Omit the pictures, then reproduce every remaining record exactly.
***** Data shown
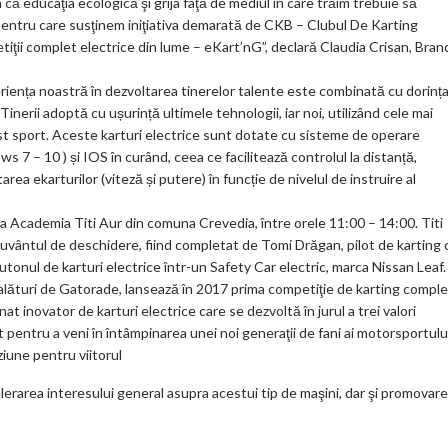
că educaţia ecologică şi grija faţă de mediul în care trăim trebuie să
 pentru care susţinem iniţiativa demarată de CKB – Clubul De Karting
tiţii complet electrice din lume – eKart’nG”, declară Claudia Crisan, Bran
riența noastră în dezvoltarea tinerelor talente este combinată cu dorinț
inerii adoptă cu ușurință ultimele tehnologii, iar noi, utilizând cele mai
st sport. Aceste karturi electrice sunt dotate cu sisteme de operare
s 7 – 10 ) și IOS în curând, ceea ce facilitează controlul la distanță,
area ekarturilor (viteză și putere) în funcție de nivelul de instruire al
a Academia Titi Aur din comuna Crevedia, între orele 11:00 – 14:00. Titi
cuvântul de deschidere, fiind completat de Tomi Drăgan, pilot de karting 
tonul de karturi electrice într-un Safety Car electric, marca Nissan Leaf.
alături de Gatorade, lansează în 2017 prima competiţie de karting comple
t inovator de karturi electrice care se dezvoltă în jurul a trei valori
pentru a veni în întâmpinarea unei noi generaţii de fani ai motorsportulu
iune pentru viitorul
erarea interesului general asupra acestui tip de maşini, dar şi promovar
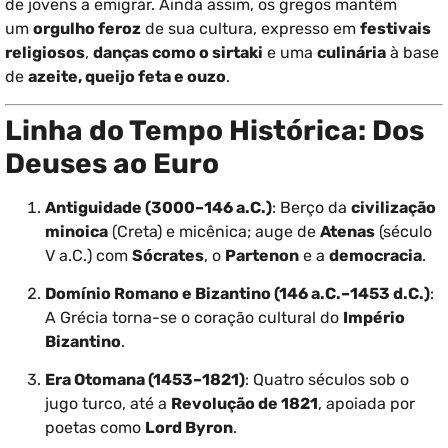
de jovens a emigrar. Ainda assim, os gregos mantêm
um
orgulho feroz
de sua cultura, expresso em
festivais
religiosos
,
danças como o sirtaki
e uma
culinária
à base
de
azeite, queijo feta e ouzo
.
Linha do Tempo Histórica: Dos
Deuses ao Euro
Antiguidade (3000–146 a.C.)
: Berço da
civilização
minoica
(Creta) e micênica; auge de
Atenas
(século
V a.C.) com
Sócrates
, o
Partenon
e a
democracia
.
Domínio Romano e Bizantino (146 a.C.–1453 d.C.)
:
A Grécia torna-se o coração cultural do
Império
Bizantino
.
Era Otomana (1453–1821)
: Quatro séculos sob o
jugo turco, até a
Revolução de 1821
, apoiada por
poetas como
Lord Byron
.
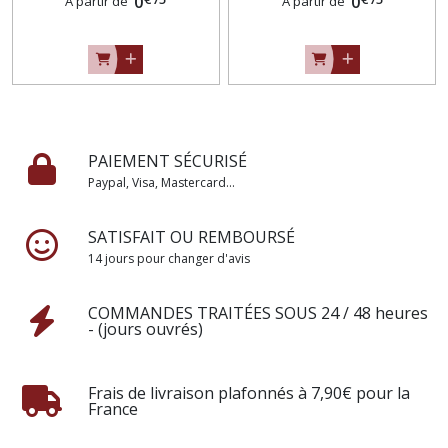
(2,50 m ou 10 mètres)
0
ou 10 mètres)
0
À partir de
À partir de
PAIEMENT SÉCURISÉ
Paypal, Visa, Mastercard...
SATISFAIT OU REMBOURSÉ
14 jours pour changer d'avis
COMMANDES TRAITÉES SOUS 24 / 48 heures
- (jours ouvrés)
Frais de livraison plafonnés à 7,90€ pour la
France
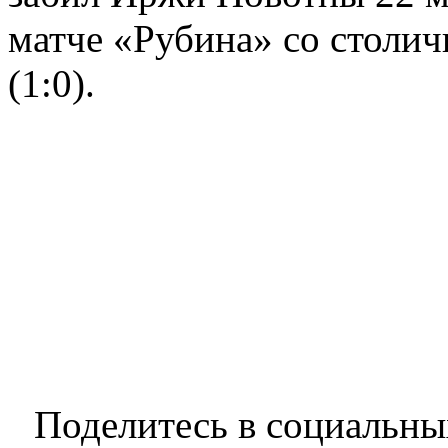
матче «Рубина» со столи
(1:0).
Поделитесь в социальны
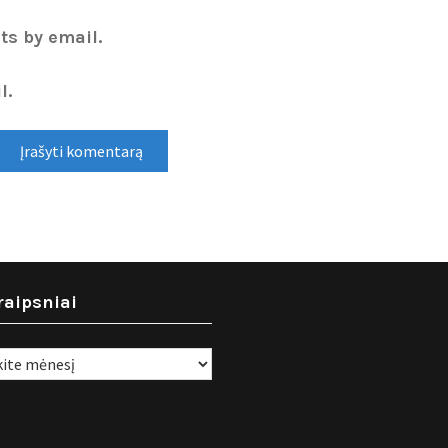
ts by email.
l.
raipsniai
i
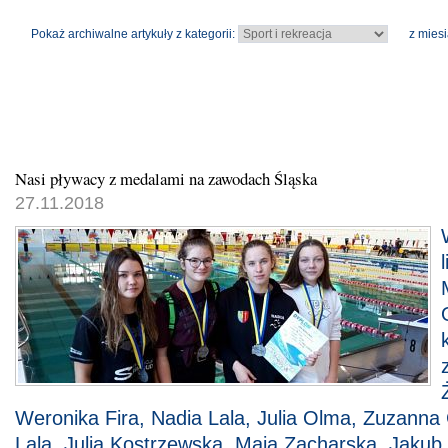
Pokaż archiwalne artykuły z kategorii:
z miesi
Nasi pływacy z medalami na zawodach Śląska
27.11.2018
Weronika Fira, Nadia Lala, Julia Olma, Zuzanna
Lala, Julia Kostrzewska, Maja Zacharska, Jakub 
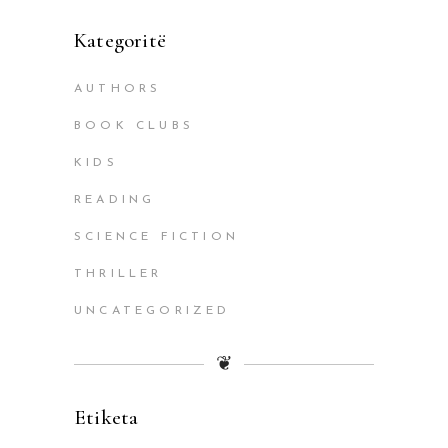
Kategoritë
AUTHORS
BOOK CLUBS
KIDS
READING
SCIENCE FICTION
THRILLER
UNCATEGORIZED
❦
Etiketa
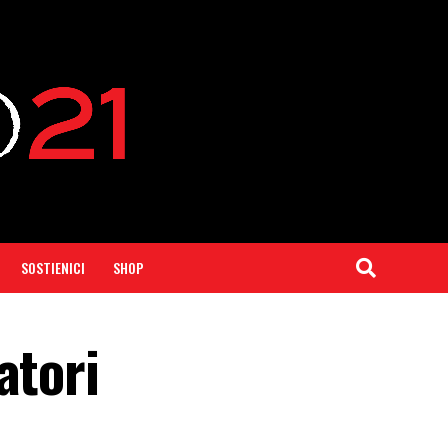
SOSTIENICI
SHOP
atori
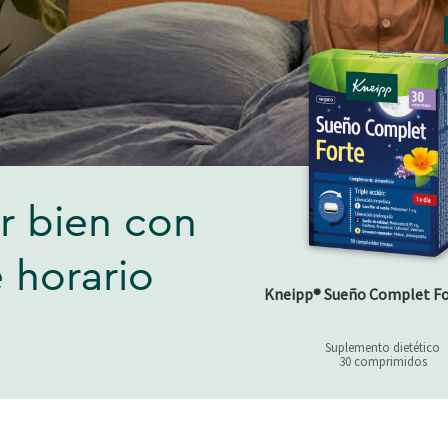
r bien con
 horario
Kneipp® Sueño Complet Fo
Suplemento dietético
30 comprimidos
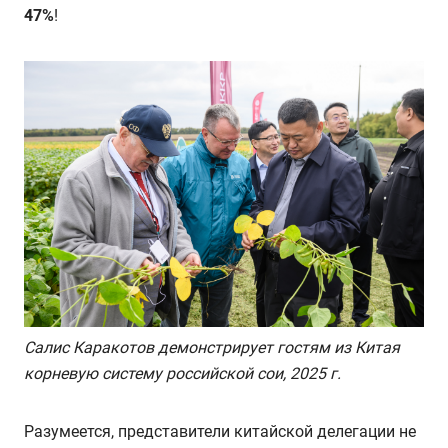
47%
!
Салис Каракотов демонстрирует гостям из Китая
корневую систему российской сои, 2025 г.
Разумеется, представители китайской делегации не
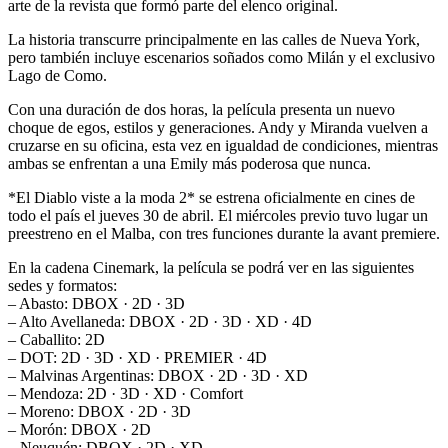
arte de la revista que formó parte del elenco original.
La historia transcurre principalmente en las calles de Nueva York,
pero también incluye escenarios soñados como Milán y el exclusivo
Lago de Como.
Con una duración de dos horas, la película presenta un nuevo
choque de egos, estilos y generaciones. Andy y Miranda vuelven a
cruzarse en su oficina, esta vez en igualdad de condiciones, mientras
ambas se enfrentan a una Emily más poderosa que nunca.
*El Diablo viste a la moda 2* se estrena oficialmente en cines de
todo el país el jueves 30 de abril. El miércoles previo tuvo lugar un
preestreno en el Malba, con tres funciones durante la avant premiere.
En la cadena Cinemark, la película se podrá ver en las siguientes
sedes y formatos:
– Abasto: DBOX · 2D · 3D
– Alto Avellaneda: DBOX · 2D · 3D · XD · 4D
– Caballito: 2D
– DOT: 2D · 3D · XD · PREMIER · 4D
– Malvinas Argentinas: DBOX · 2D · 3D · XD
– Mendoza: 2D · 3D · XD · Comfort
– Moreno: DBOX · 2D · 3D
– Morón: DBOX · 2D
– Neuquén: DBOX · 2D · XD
**********
Response to the task -
că educaţia ecologică şi grija faţă de mediul în care trăim trebuie să
 pentru care susţinem iniţiativa demarată de CKB – Clubul De Karting
tiţii complet electrice din lume – eKart’nG”, declară Claudia Crisan, Bran
riența noastră în dezvoltarea tinerelor talente este combinată cu dorinț
inerii adoptă cu ușurință ultimele tehnologii, iar noi, utilizând cele mai
st sport. Aceste karturi electrice sunt dotate cu sisteme de operare
s 7 – 10 ) și IOS în curând, ceea ce facilitează controlul la distanță,
area ekarturilor (viteză și putere) în funcție de nivelul de instruire al
a Academia Titi Aur din comuna Crevedia, între orele 11:00 – 14:00. Titi
cuvântul de deschidere, fiind completat de Tomi Drăgan, pilot de karting 
tonul de karturi electrice într-un Safety Car electric, marca Nissan Leaf.
alături de Gatorade, lansează în 2017 prima competiţie de karting comple
t inovator de karturi electrice care se dezvoltă în jurul a trei valori
pentru a veni în întâmpinarea unei noi generaţii de fani ai motorsportulu
iune pentru viitorul
erarea interesului general asupra acestui tip de maşini, dar şi promovar
de jovens a emigrar. Ainda assim, os gregos mantêm
um
orgulho feroz
de sua cultura, expresso em
festivais
religiosos
,
danças como o sirtaki
e uma
culinária
à base
de
azeite, queijo feta e ouzo
.
Linha do Tempo Histórica: Dos
Deuses ao Euro
Antiguidade (3000–146 a.C.)
: Berço da
civilização
minoica
(Creta) e micênica; auge de
Atenas
(século
V a.C.) com
Sócrates
, o
Partenon
e a
democracia
.
Domínio Romano e Bizantino (146 a.C.–1453 d.C.)
:
A Grécia torna-se o coração cultural do
Império
Bizantino
.
Era Otomana (1453–1821)
: Quatro séculos sob o
jugo turco, até a
Revolução de 1821
, apoiada por
poetas como
Lord Byron
.
(2,50 m ou 10 mètres)
0
ou 10 mètres)
0
À partir de
À partir de
PAIEMENT SÉCURISÉ
Paypal, Visa, Mastercard...
SATISFAIT OU REMBOURSÉ
14 jours pour changer d'avis
COMMANDES TRAITÉES SOUS 24 / 48 heures
- (jours ouvrés)
Frais de livraison plafonnés à 7,90€ pour la
France
матче «Рубина» со столи
(1:0).
Поделитесь в социальны
ts by email.
l.
raipsniai
i
Pokaż archiwalne artykuły z kategorii:
z miesi
Nasi pływacy z medalami na zawodach Śląska
27.11.2018
Weronika Fira, Nadia Lala, Julia Olma, Zuzanna
Lala, Julia Kostrzewska, Maja Zacharska, Jakub 
Kategoritë
AUTHORS
BOOK CLUBS
KIDS
READING
SCIENCE FICTION
THRILLER
UNCATEGORIZED
❦
Etiketa
SOSTIENICI
SHOP
atori
r bien con
 horario
Kneipp® Sueño Complet Fo
Suplemento dietético
30 comprimidos
47%
!
Салис Каракотов демонстрирует гостям из Китая
корневую систему российской сои, 2025 г.
Разумеется, представители китайской делегации не
arte de la revista que formó parte del elenco original.
La historia transcurre principalmente en las calles de Nueva York,
pero también incluye escenarios soñados como Milán y el exclusivo
Lago de Como.
Con una duración de dos horas, la película presenta un nuevo
choque de egos, estilos y generaciones. Andy y Miranda vuelven a
cruzarse en su oficina, esta vez en igualdad de condiciones, mientras
ambas se enfrentan a una Emily más poderosa que nunca.
*El Diablo viste a la moda 2* se estrena oficialmente en cines de
todo el país el jueves 30 de abril. El miércoles previo tuvo lugar un
preestreno en el Malba, con tres funciones durante la avant premiere.
En la cadena Cinemark, la película se podrá ver en las siguientes
sedes y formatos:
– Abasto: DBOX · 2D · 3D
– Alto Avellaneda: DBOX · 2D · 3D · XD · 4D
– Caballito: 2D
– DOT: 2D · 3D · XD · PREMIER · 4D
– Malvinas Argentinas: DBOX · 2D · 3D · XD
– Mendoza: 2D · 3D · XD · Comfort
– Moreno: DBOX · 2D · 3D
– Morón: DBOX · 2D
– Neuquén: DBOX · 2D · XD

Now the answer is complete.